=== Materials provided ===
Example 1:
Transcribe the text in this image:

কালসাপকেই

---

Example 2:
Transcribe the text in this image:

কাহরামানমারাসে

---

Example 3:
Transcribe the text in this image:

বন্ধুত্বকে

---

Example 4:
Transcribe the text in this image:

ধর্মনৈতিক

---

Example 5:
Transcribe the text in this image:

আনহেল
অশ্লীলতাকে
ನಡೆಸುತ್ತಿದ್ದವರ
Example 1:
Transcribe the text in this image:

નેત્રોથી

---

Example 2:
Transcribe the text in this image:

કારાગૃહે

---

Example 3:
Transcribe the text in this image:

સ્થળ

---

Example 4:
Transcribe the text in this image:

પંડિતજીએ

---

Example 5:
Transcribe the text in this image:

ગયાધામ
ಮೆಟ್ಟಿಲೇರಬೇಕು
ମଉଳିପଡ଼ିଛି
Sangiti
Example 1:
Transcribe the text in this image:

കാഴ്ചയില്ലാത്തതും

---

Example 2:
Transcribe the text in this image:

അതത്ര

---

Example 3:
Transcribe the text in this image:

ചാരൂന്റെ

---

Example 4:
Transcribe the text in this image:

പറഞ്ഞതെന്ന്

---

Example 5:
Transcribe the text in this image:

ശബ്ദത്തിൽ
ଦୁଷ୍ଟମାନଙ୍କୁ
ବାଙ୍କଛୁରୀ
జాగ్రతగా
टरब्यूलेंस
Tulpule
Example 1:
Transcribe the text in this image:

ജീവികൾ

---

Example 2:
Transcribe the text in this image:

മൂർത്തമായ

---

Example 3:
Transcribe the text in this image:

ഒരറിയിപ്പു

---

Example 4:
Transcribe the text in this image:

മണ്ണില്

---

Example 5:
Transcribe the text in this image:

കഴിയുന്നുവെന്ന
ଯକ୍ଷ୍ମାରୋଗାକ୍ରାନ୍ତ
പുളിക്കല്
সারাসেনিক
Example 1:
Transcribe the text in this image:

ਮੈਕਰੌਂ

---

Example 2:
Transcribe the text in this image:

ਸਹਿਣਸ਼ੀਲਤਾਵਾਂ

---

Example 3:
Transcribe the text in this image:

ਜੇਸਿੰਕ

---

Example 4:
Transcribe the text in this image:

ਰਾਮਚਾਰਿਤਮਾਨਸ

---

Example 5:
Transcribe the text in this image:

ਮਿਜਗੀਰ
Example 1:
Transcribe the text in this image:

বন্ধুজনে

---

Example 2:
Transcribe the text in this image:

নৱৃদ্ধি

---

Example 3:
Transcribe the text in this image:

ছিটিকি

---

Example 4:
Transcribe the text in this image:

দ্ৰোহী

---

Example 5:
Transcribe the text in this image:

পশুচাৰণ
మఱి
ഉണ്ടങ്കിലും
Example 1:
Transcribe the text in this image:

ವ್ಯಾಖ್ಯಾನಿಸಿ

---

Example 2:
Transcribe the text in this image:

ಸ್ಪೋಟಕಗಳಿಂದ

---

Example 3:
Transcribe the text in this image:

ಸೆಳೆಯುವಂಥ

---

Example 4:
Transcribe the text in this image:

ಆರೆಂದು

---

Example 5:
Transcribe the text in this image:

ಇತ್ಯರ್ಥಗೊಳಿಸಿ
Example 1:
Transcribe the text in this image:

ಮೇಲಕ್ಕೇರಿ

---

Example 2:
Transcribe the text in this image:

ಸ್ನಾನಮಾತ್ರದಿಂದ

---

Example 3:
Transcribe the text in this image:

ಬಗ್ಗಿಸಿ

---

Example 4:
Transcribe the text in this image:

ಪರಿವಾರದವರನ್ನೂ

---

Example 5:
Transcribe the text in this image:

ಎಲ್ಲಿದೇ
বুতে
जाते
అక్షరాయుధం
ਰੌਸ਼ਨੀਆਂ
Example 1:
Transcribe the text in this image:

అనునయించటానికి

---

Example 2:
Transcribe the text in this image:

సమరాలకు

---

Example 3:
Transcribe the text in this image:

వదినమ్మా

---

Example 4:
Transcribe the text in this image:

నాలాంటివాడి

=== Brief ===
In the answer, each line of the data must appear exactly as written.

=== Answer for the task ===
Example 1:
Transcribe the text in this image:

কালসাপকেই

---

Example 2:
Transcribe the text in this image:

কাহরামানমারাসে

---

Example 3:
Transcribe the text in this image:

বন্ধুত্বকে

---

Example 4:
Transcribe the text in this image:

ধর্মনৈতিক

---

Example 5:
Transcribe the text in this image:

আনহেল
অশ্লীলতাকে
ನಡೆಸುತ್ತಿದ್ದವರ
Example 1:
Transcribe the text in this image:

નેત્રોથી

---

Example 2:
Transcribe the text in this image:

કારાગૃહે

---

Example 3:
Transcribe the text in this image:

સ્થળ

---

Example 4:
Transcribe the text in this image:

પંડિતજીએ

---

Example 5:
Transcribe the text in this image:

ગયાધામ
ಮೆಟ್ಟಿಲೇರಬೇಕು
ମଉଳିପଡ଼ିଛି
Sangiti
Example 1:
Transcribe the text in this image:

കാഴ്ചയില്ലാത്തതും

---

Example 2:
Transcribe the text in this image:

അതത്ര

---

Example 3:
Transcribe the text in this image:

ചാരൂന്റെ

---

Example 4:
Transcribe the text in this image:

പറഞ്ഞതെന്ന്

---

Example 5:
Transcribe the text in this image:

ശബ്ദത്തിൽ
ଦୁଷ୍ଟମାନଙ୍କୁ
ବାଙ୍କଛୁରୀ
జాగ్రతగా
टरब्यूलेंस
Tulpule
Example 1:
Transcribe the text in this image:

ജീവികൾ

---

Example 2:
Transcribe the text in this image:

മൂർത്തമായ

---

Example 3:
Transcribe the text in this image:

ഒരറിയിപ്പു

---

Example 4:
Transcribe the text in this image:

മണ്ണില്

---

Example 5:
Transcribe the text in this image:

കഴിയുന്നുവെന്ന
ଯକ୍ଷ୍ମାରୋଗାକ୍ରାନ୍ତ
പുളിക്കല്
সারাসেনিক
Example 1:
Transcribe the text in this image:

ਮੈਕਰੌਂ

---

Example 2:
Transcribe the text in this image:

ਸਹਿਣਸ਼ੀਲਤਾਵਾਂ

---

Example 3:
Transcribe the text in this image:

ਜੇਸਿੰਕ

---

Example 4:
Transcribe the text in this image:

ਰਾਮਚਾਰਿਤਮਾਨਸ

---

Example 5:
Transcribe the text in this image:

ਮਿਜਗੀਰ
Example 1:
Transcribe the text in this image:

বন্ধুজনে

---

Example 2:
Transcribe the text in this image:

নৱৃদ্ধি

---

Example 3:
Transcribe the text in this image:

ছিটিকি

---

Example 4:
Transcribe the text in this image:

দ্ৰোহী

---

Example 5:
Transcribe the text in this image:

পশুচাৰণ
మఱి
ഉണ്ടങ്കിലും
Example 1:
Transcribe the text in this image:

ವ್ಯಾಖ್ಯಾನಿಸಿ

---

Example 2:
Transcribe the text in this image:

ಸ್ಪೋಟಕಗಳಿಂದ

---

Example 3:
Transcribe the text in this image:

ಸೆಳೆಯುವಂಥ

---

Example 4:
Transcribe the text in this image:

ಆರೆಂದು

---

Example 5:
Transcribe the text in this image:

ಇತ್ಯರ್ಥಗೊಳಿಸಿ
Example 1:
Transcribe the text in this image:

ಮೇಲಕ್ಕೇರಿ

---

Example 2:
Transcribe the text in this image:

ಸ್ನಾನಮಾತ್ರದಿಂದ

---

Example 3:
Transcribe the text in this image:

ಬಗ್ಗಿಸಿ

---

Example 4:
Transcribe the text in this image:

ಪರಿವಾರದವರನ್ನೂ

---

Example 5:
Transcribe the text in this image:

ಎಲ್ಲಿದೇ
বুতে
जाते
అక్షరాయుధం
ਰੌਸ਼ਨੀਆਂ
Example 1:
Transcribe the text in this image:

అనునయించటానికి

---

Example 2:
Transcribe the text in this image:

సమరాలకు

---

Example 3:
Transcribe the text in this image:

వదినమ్మా

---

Example 4:
Transcribe the text in this image:

నాలాంటివాడి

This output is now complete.